Adapted from a 1983 novel by Susan Hill, which itself was adapted into a stage production, The Woman in Black is about a young 19th century lawyer named Arthur Kipps (Daniel Radcliffe) who suffers from Unlucky Protagonist syndrome: his wife is dead, his son knows Arthur is depressed, and he apparently sucks at his job too, because his last chance at the law firm he works at is to go to the small village of Crythin Gifford to prepare the paperwork of the recently deceased Alice Drablow at her large, isolated Eel Marsh House, which is out in the middle of a dark, nasty marsh and is totally not filled with evil. With the help of his only friend in town, Sam (Ciaran Hinds), Arthur must figure out what’s going on with the creepy things he continually sees in the house and the mysterious deaths of the town’s children.

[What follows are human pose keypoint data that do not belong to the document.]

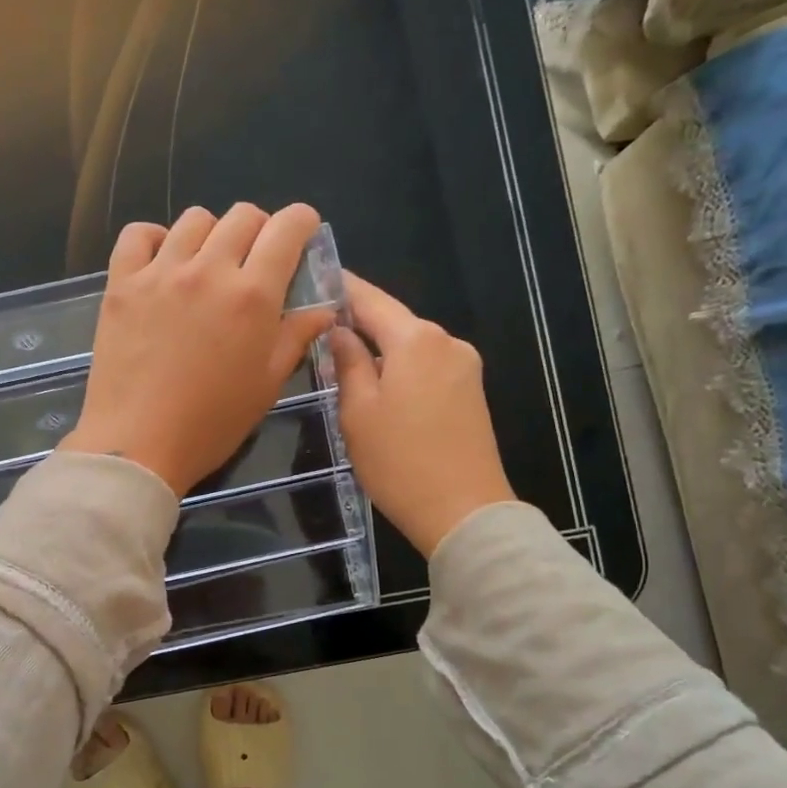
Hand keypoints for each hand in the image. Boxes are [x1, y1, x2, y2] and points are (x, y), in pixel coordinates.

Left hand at [60, 204, 335, 495]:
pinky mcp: (121, 284)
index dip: (301, 222)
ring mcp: (160, 273)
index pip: (286, 228)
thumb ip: (295, 338)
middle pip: (242, 216)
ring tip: (207, 265)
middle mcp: (208, 270)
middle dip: (259, 229)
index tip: (301, 233)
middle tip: (254, 261)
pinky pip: (138, 235)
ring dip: (211, 234)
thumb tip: (323, 310)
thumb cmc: (211, 424)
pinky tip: (162, 263)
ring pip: (193, 220)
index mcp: (252, 295)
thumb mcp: (266, 386)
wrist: (138, 445)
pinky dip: (154, 238)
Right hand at [330, 272, 515, 556]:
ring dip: (379, 351)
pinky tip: (379, 388)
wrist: (463, 511)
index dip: (341, 288)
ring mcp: (465, 367)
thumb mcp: (358, 412)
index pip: (370, 299)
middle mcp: (446, 342)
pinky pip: (427, 368)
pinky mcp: (471, 393)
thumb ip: (346, 363)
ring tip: (342, 364)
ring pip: (410, 347)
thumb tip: (338, 331)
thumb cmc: (400, 462)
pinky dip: (400, 370)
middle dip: (358, 323)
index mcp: (416, 340)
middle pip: (394, 322)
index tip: (314, 275)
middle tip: (318, 328)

The Woman in Black certainly earns the first tip of the glass for some extremely satisfying atmosphere. Director James Watkins (Eden Lake) and his cinematographer Tim Maurice-Jones display an impressive attention to detail and what occupies the frame for a creeping sense of dread. Shadows flit around, things appear and disappear in the background, and knocking sounds echo from hidden and unreachable places. These were the best bits of the movie, slowly building a creeping sense of dread and unease. The set design and art direction are second to none: the house is on top of a hill in the middle of a very creepy marsh, and is filled with evil-looking toys and other requisite haunted house miscellanea. Indeed, many elements of the film combine for some decent scares, not the least of which is the sound design. A very creepy theme knows just when to play, and admirably remains absent during the creepiest scenes, which considerably increases the scare factor. I’m normally not a fan of getting startled in horror movies, but a couple of these scares were built up very well and truly felt as though they had been earned.
Yeah, this house doesn’t have anything wrong with it. At all.
Be careful not to spill that second beer, because when it’s not skillfully building tension, the movie relies a little too heavily on some cheaper jump scares. It actually recycles quite a bit of them, to the point where the scares are so heavily telegraphed that by the sixth or seventh time the Woman jumps into the frame (accompanied by the ear-destroying blast of noise), it’s hardly scary because the same formula has been copied and pasted once again. Some of them were pretty good the first time, but they kept getting re-used and it felt as though the movie was sinking into the classic formula of the PG-13 horror flick.
And not always in a good way.
This beer is optional if you think that Daniel Radcliffe looks like a widowed lawyer with a four-year-old child. For everyone else, which is everyone in the world, you’ll need this beer to believe that Harry Potter is a widowed lawyer with a four-year-old child. Radcliffe as Arthur Kipps is simply poor casting, and the young actor does not quite pull off the role, especially when opposite the extremely talented Hinds. He’s not a bad actor, but the character calls for way more than Radcliffe delivers here.
The final beer is for the ending, which was extremely anticlimactic and essentially negates the prior twenty minutes of the film. It’s a shame, too, because the middle segment of the movie was excellent. Unfortunately, the ending (which differs from both the book and stage production), just kind of happens. I won’t spoil it, but my reaction was basically, “OK, cool. I’m hungry.” In fact, most of the third act was fairly dull, save for an exciting segment in the marsh. However, that was followed by a failed attempt at both straight ghostly action and emotional drama, followed AGAIN by a simple ending chiller that just did not work.
Yeah, kinda like that.
The Woman in Black is definitely a bit above average for a haunted-house horror movie, and delivers some great scares at certain points in the film. It’s a kind of creepy first act, a chilling second, and lackluster third. It’s always sad when movies fall apart toward the end, especially when it is a horror film that does so well with establishing tension earlier on. That said, horror fans, especially ones that enjoy a decent mix of slow-burn tension and jolting scares, should enjoy this one enough if they’re not expecting a landmark of the genre.
Bonus Drinking Game
Take a Drink: every time you want to scream, “OMG HARRY LOOK OUT BEHIND YOU!!”
Take a Drink: every time Arthur does something that a reasonable person should never, ever do in a horror movie.
Drink a Shot: every time Ciaran Hinds and his huge eyes kind of creep you out.
Take a Drink: every time you see the Woman in Black herself.